- _TASK BRIEF_
Start to finish, write out the entries exactly, leaving the pictures aside.
== DATASET EXCERPTS ==
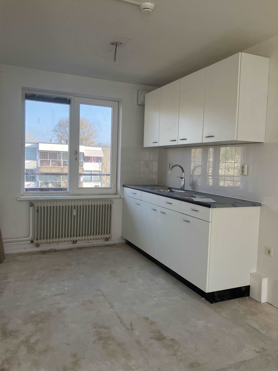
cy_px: 186
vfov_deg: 63.4
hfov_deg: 49.7
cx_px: 139
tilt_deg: -2.1
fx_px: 300
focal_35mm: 28
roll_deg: -1.2
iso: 40
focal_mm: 3.99
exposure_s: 1/139
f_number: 1.8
===
- _WRITTEN SOLUTION_
cy_px: 186
vfov_deg: 63.4
hfov_deg: 49.7
cx_px: 139
tilt_deg: -2.1
fx_px: 300
focal_35mm: 28
roll_deg: -1.2
iso: 40
focal_mm: 3.99
exposure_s: 1/139
f_number: 1.8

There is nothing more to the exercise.